Article de Valeria Küttel, Accompagnante internationale de Peace Watch Switzerland (PWS) au Honduras
Tegucigalpa, Honduras
Trois ans après son arrestation, Yoset est assis sur le banc des accusés du tribunal pénal de Choluteca. Il est accompagné de son avocate du Comité de Familiares de Detenidos y Desaparecidos en Honduras (Comité des parents des détenus et disparus du Honduras, COFADEH), qui assure sa défense dans ce procès. Retrouvez le parcours de Yoset au cours des trois dernières années dans cet article. Après l’admission des preuves de l’accusation et de la défense lors d’une audience préliminaire à l’automne 2022, c’est maintenant que se déroule le procès public.
Premier jour du procès 16.02.2023
Le procès commence par l’acte d’accusation. Yoset est accusé de tentative de meurtre. Il est accusé d’avoir lancé un engin explosif dans la foule, qui a explosé au visage d’un jeune homme. L’acte aurait été motivé par des considérations politiques, puisque l’incident s’est produit lors de l’arrivée d’un groupe de manifestants de l’opposition pendant un événement de Noël organisé par le parti national. Comme premier élément de preuve, la victime est appelée à témoigner. Le jeune homme déclare qu’il n’a pas vu d’où l’engin explosif avait été lancé ni qui l’avait lancé. Le deuxième témoin, qui se trouvait à proximité de la victime lors de l’incident, fait une déclaration presque identique. Le troisième élément de preuve présenté par l’accusation est celui d’un médecin légiste qui a documenté les blessures et le traitement de la victime. Par la suite, un expert ayant examiné la scène de crime après l’incident est appelé à témoigner.

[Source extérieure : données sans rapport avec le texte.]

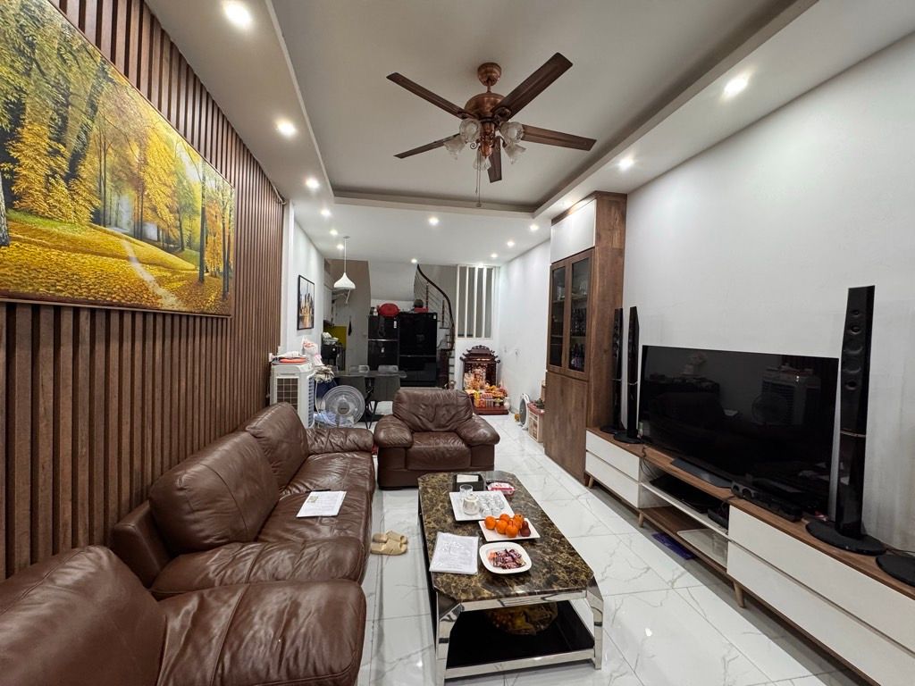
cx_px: 458
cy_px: 343
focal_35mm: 14
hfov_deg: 102.1
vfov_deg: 85.7
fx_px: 370
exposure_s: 1/50
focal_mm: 2.22
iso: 250
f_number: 2.2
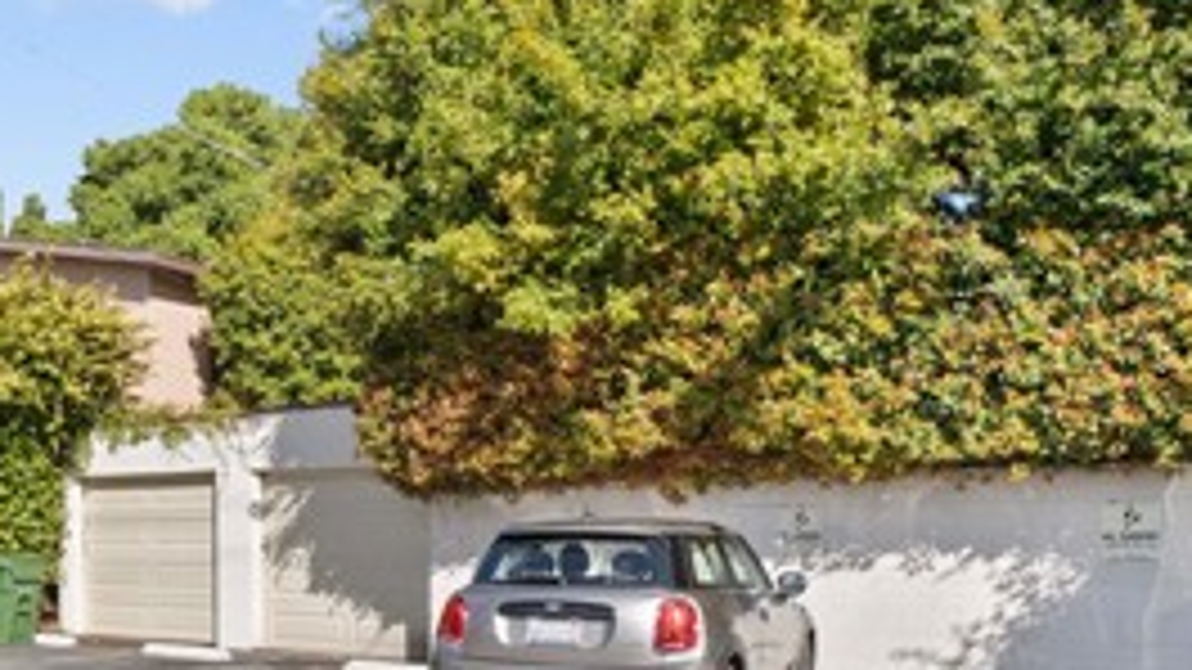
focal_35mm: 38
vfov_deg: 30.5
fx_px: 1201
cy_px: 524
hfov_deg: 49.2
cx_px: 211
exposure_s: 1/100
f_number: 9
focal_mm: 15
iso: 250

Jusque là, tous les éléments de preuve montrent clairement que le crime a bel et bien eu lieu, comme en témoigne le visage gravement défiguré de la victime. Personne ne le conteste. Cependant, les preuves présentées n’incriminent pas l’accusé. Bref moment émotionnel et symbolique dans la salle d’audience : la victime serre la main de l’accusé après son témoignage. Elle ne croit pas que Yoset soit l’auteur du crime. Pour la présentation du dernier élément de preuve – le témoignage d’un témoin protégé – l’accusation demande l’ajournement du procès, le témoin n’ayant pas pu être localisé. Le tribunal approuve la demande et le procès est ajourné.
Deuxième jour du procès 07.03.2023
Aujourd’hui encore, le témoin protégé de l’accusation brille par son absence. C’est donc la transcription de l’interrogatoire, rédigée dans les jours qui ont suivi le crime, qui est lue. Les déclarations sont vagues et contradictoires, ce que la défense critiquera par la suite dans sa conclusion. Par exemple, le témoin se souvient de l’heure du crime, mais pas de la date. En outre, il aurait reconnu Yoset comme étant l’auteur du crime sur la base des photos présentées, mais la description qu’il a faite auparavant ne correspond pas aux caractéristiques physiques de Yoset. Il décrit également en détail comment l’accusé est censé avoir déclenché les explosifs, ce qui semble impossible à la distance indiquée et au sein d’une manifestation.
Ces contradictions ne peuvent être résolues en raison de l’absence du témoin. La défense se plaint également d’irrégularités lors de l’interrogatoire. Le témoin semble avoir été incité à témoigner. Le témoin a-t-il réellement assisté au crime ? Pourquoi ne comparaît-il pas au procès ? La défense soumet, entre autres, un registre de travail de l’accusé pour la journée en question, ainsi que le protocole de la perquisition au cours de laquelle aucun élément de preuve n’a pu être saisi. Dans sa conclusion, la défense invoque le principe In dubio pro reo (“le doute doit profiter à l’accusé”), car après l’évaluation des preuves, des doutes raisonnables subsistent quant à la culpabilité de l’accusé.
Le jugement
Une semaine plus tard, l’avocate est convoquée au tribunal pour signer le verdict écrit. Le tribunal suit les conclusions de la défense et acquitte Yoset des charges retenues contre lui. C’est un moment inhabituel pour nous, observatrices et observateurs des procédures judiciaires, car nous assistons souvent à des décisions incompréhensibles ou à des procès retardés de plusieurs mois, voire de plusieurs années. Dans quelle mesure notre présence dans la salle d’audience a-t-elle influencé la décision ? Il n’est sans doute pas facile de répondre à cette question au cas par cas. Cependant, l’évaluation régulière faite avec les avocates du COFADEH montre que notre présence fait souvent la différence. Les juges se concentrent mieux sur le procès et sur les dossiers. Cela donne également plus de visibilité à l’affaire et les avocates se sentent mieux prises en compte.
Yoset reste calme pendant la lecture de la sentence, mais le soulagement est évident sur son visage. Trois ans se sont écoulés – dont deux en prison – avant l’acquittement. Si le COFADEH n’avait pas pris en charge l’affaire, Yoset serait probablement toujours en détention provisoire dans l’attente de son procès. La caution versée pour sa libération sera restituée au COFADEH, mais Yoset ne recevra aucune compensation pour le temps perdu.